O reino de Macanga foi um antigo estado independente no território que hoje faz parte de Moçambique. Em 1902 foi anexado pelos portugueses à província de Moçambique.[1][2][3]

História

O reino de Macanga foi fundado por um goês, Gonçalo Caetano Pereira que, tendo chegado a Moçambique em 1760, se apoderou das jazidas auríferas a norte de Tete e recebeu o território como feudo da parte do rei de Undi, reino marave.
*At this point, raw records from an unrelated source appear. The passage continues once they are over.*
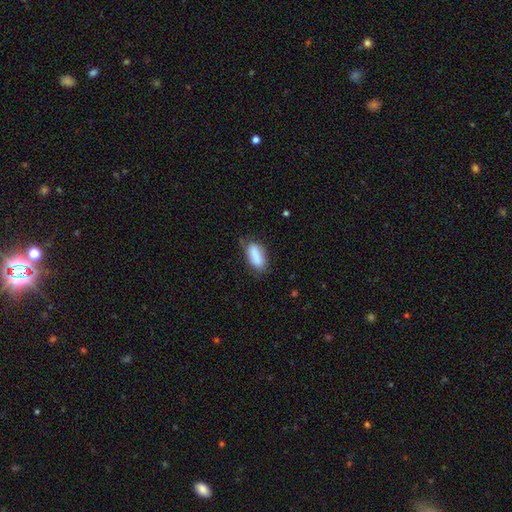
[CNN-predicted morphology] Smooth or featured? Predicted: smooth (p=0.86). How rounded? Predicted: in between (p=0.81). Merging? Predicted: none (p=0.67).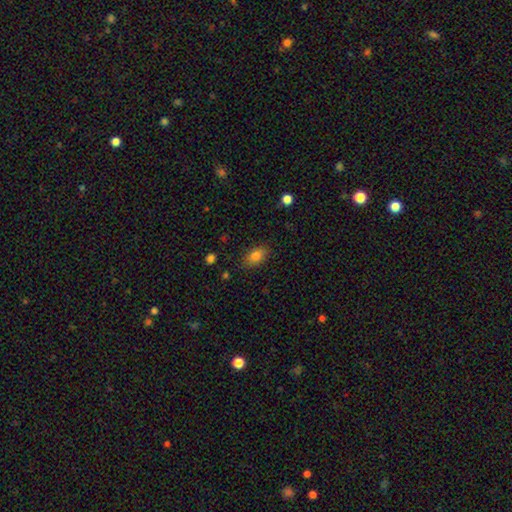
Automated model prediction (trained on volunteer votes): smooth-or-featured: smooth: 82% | star or artifact: 9% | featured or disk: 9%
  how-rounded: in between: 86% | round: 11% | cigar-shaped: 2%
  merging: none: 82% | minor disturbance: 13% | major disturbance: 3% | merger: 1%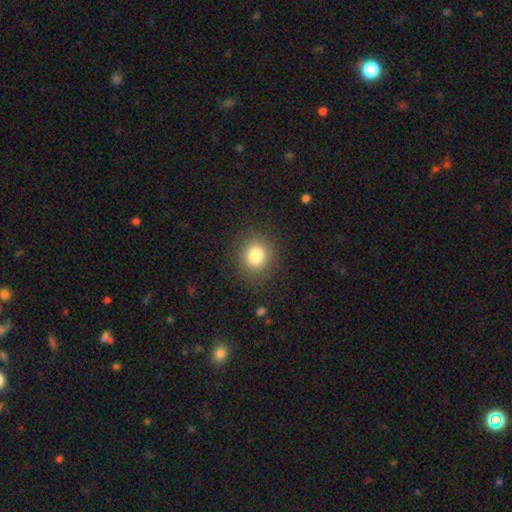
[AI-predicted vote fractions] A smooth galaxy with no disk features (82%) that is round (83%). Merging: none (88%).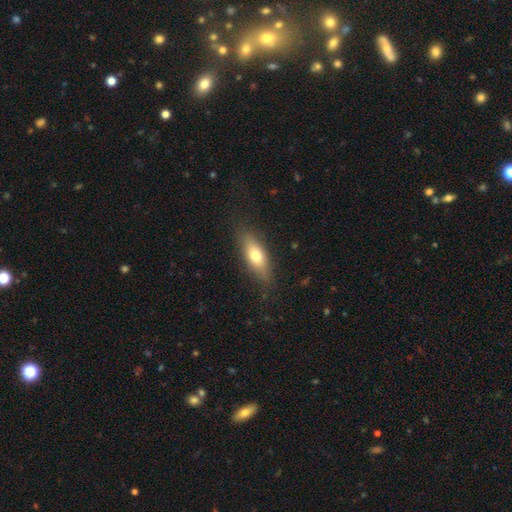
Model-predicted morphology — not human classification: Overall: smooth (68%). How rounded: in between (64%; cigar-shaped 32%). Merging: none (82%).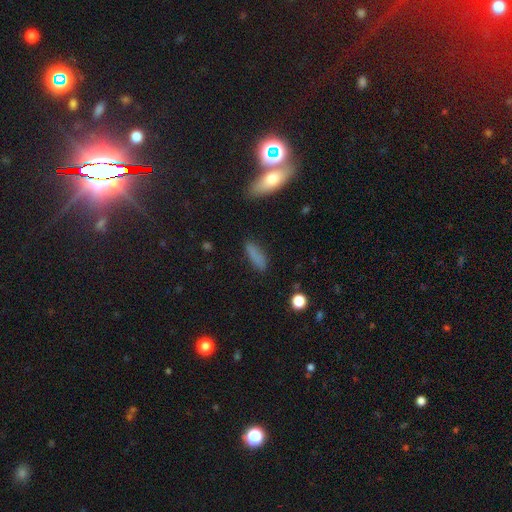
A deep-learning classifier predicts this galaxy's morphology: type=smooth (81%); roundness=cigar-shaped (56%); merging=none (80%).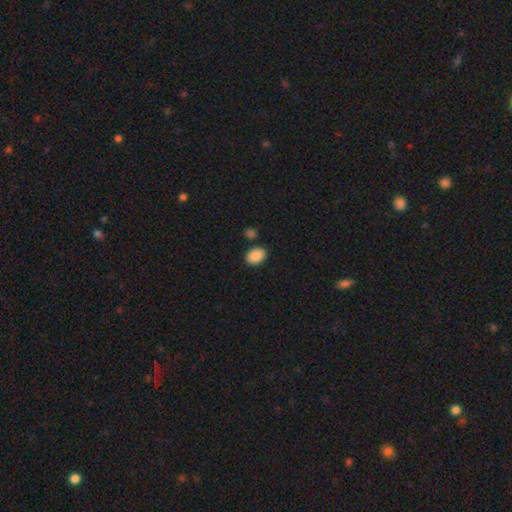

Gonçalo Caetano Pereira foi o homem mais poderoso da região nos primeiros trinta anos do séc XIX e era considerado um parceiro fiel da administração portuguesa em Tete, tendo ajudado o exército português com os seus guerreiros quando se deu a Grande Seca de Moçambique.[4] Foi sucedido pelo seu irmão Pedro Caetano Pereira, conhecido como Choutama, que declarou a independência e é por isso considerado o primeiro régulo de Macanga.[4][1] A Pedro Caetano se deve o despoletar das Guerras da Zambézia ao ter expulso, em 1840, um régulo marave de nome Bive, que pediu auxílio aos portugueses em Tete.[4][1]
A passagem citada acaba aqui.